10. Job restoration: When employees return from their leave periods, they must be given their original jobs or another position with equivalent pay, benefits, and other employment terms and conditions.
In an FMLA case, only a U.S. Supreme Court decision can affect the law nationwide. Still, a lower court ruling — even if it occurs in a jurisdiction other than your own — might be influential where you’re located. Below are three noteworthy cases that highlight the need to keep abreast of FMLA legal developments:
Case 1. The court upheld an employer’s decision to terminate an employee while she was on FMLA leave, against the employee’s claim that her termination violated her FMLA rights and was discriminatory. The court accepted the employer’s explanation that it had a sound business rationale to eliminate the employee’s position: The company was shrinking; other employees could assume her duties, and it would have made the same decision if the employee weren’t on leave.
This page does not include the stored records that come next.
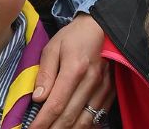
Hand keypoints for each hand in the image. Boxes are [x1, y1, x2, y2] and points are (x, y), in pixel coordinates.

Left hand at [30, 13, 110, 127]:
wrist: (101, 28)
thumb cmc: (73, 37)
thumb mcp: (53, 48)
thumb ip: (45, 73)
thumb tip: (37, 98)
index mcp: (75, 69)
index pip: (56, 103)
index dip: (43, 120)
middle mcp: (91, 82)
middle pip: (70, 116)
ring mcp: (103, 89)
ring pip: (85, 120)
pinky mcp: (110, 93)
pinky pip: (97, 116)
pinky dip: (84, 125)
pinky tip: (73, 127)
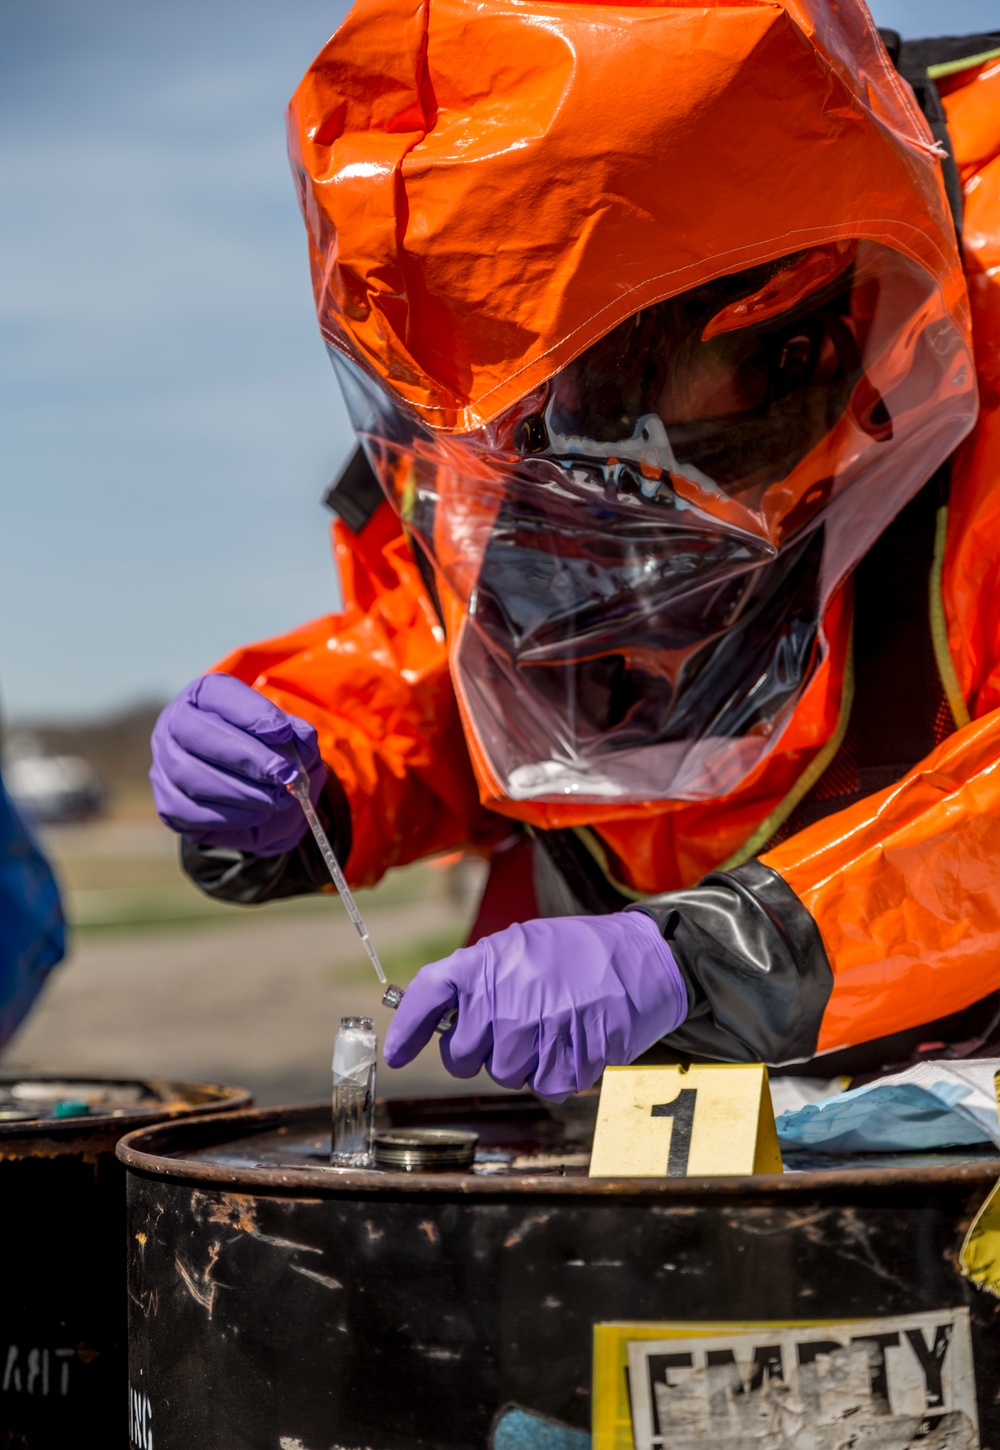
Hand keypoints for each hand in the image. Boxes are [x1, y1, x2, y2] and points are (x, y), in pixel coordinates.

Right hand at [150, 674, 324, 855]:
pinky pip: (188, 811)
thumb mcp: (290, 738)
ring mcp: (165, 764)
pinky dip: (228, 816)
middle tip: (283, 773)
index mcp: (202, 696)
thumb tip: (299, 737)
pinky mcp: (167, 803)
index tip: (284, 732)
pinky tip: (258, 814)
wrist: (258, 792)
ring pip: (190, 775)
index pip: (218, 693)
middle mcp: (174, 725)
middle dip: (246, 756)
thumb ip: (297, 734)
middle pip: (196, 733)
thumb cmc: (269, 753)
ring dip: (241, 791)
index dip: (251, 712)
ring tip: (278, 798)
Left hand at [383, 911, 686, 1100]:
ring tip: (549, 1031)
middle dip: (478, 1053)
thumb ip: (480, 978)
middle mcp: (504, 997)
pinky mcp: (569, 1057)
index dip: (407, 1030)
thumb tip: (441, 1018)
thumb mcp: (520, 947)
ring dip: (523, 1064)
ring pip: (505, 1075)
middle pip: (461, 1057)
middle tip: (507, 1033)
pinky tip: (572, 1045)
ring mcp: (536, 1030)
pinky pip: (546, 1088)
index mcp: (486, 961)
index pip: (428, 993)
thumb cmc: (578, 953)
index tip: (396, 1055)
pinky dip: (557, 1075)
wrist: (641, 958)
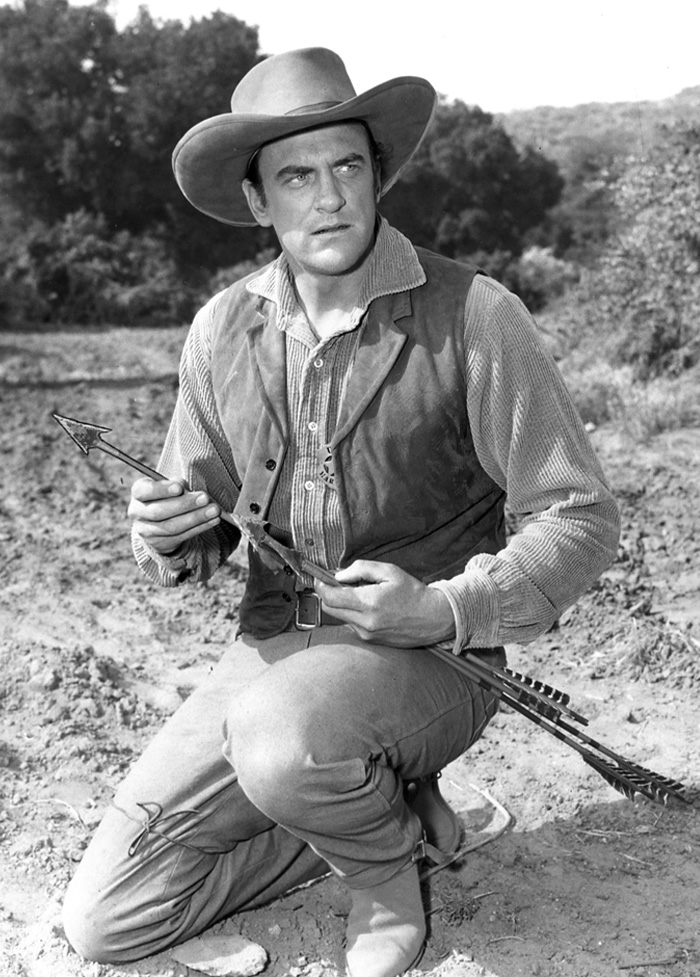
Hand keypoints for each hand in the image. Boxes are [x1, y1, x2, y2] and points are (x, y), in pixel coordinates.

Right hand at [127, 477, 220, 554]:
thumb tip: (188, 490)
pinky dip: (199, 528)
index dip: (161, 490)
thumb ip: (178, 485)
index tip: (179, 488)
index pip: (145, 491)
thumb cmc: (168, 496)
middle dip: (184, 505)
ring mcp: (146, 531)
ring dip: (195, 518)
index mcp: (139, 493)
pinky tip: (213, 520)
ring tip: (214, 510)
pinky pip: (181, 537)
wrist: (160, 521)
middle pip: (159, 511)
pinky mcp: (159, 544)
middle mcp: (137, 512)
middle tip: (205, 498)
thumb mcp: (170, 487)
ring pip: (171, 526)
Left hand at [316, 560, 455, 647]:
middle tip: (339, 584)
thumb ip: (361, 569)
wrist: (433, 618)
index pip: (330, 597)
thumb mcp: (389, 571)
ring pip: (340, 617)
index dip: (320, 585)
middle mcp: (365, 622)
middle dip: (329, 595)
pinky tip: (370, 607)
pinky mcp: (371, 641)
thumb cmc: (413, 592)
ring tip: (362, 595)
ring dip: (343, 605)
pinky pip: (352, 625)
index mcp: (369, 603)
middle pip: (330, 609)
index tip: (320, 578)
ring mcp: (367, 634)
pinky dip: (354, 614)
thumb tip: (339, 575)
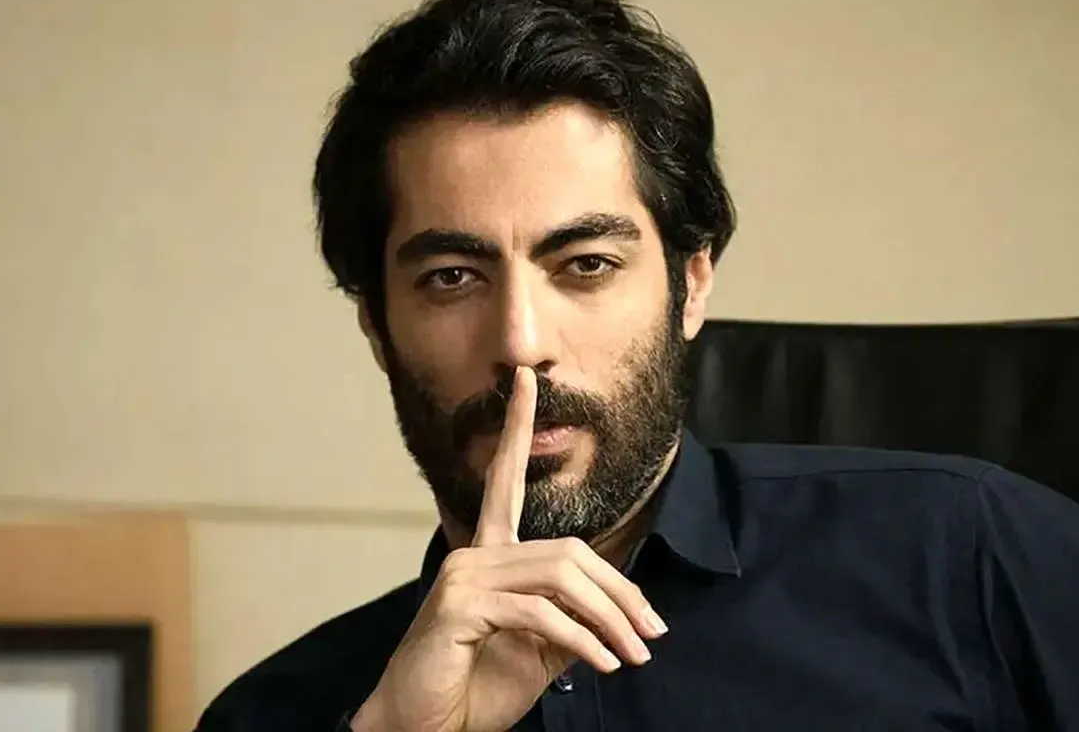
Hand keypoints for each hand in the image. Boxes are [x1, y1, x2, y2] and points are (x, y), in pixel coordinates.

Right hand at [351, 367, 667, 731]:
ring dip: (609, 619)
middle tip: (653, 632)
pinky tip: (604, 663)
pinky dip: (583, 639)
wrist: (424, 731)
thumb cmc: (475, 689)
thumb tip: (621, 617)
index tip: (524, 382)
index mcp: (487, 555)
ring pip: (560, 576)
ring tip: (636, 655)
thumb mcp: (538, 653)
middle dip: (619, 591)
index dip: (516, 428)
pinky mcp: (460, 604)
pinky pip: (540, 613)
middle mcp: (473, 554)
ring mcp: (463, 575)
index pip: (504, 481)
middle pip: (566, 549)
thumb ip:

Case 2. The court agreed with an employee’s argument that she was being prevented from gaining the full benefit of her FMLA leave because of her employer’s pattern of making substantial requests of her time while on leave. The court held that it was permissible for the employer to contact employees on leave for certain tasks. Examples include:
-Passing along relevant institutional knowledge to new staff,
-Providing computer passwords,
-Giving closure on complicated assignments, and
-Identifying other employees who could fill the void created by her absence.
But it was inappropriate for the employer to contact the employee regularly with questions about her work duties and absences, inputting data, and taking time out to receive training before returning to work. The fact that the employee was terminated shortly after her return to work buttressed her argument that her employer was trying to interfere with her rights.
Case 3. The Ninth Circuit Court of Appeals upheld a lower court ruling in favor of an employer that terminated an employee who claimed her FMLA leave benefits were denied. The employee had requested, and received, a period of leave to care for her sick father. But she’d requested that it not be treated as FMLA leave, but instead as ordinary paid leave. The company agreed.
However, the employee didn’t return to work until two weeks after the date she’d promised to come back and was terminated. She argued that the extra two weeks should have been treated as protected FMLA leave, because her reason for remaining away from work was to care for an ailing family member. The courts drew two conclusions: 1) It’s possible for an employee to seek and receive non-FMLA leave for an FMLA-eligible purpose, and 2) Unauthorized leave cannot automatically become protected FMLA leave without the employee explicitly requesting it on that basis.
Regular Tune-Ups Advised
New FMLA cases are decided all the time, creating a demand for attorneys who specialize in this corner of the law. Therefore, given the fluidity of FMLA legal interpretation, it’s prudent to periodically review your compliance with the evolving legal standards.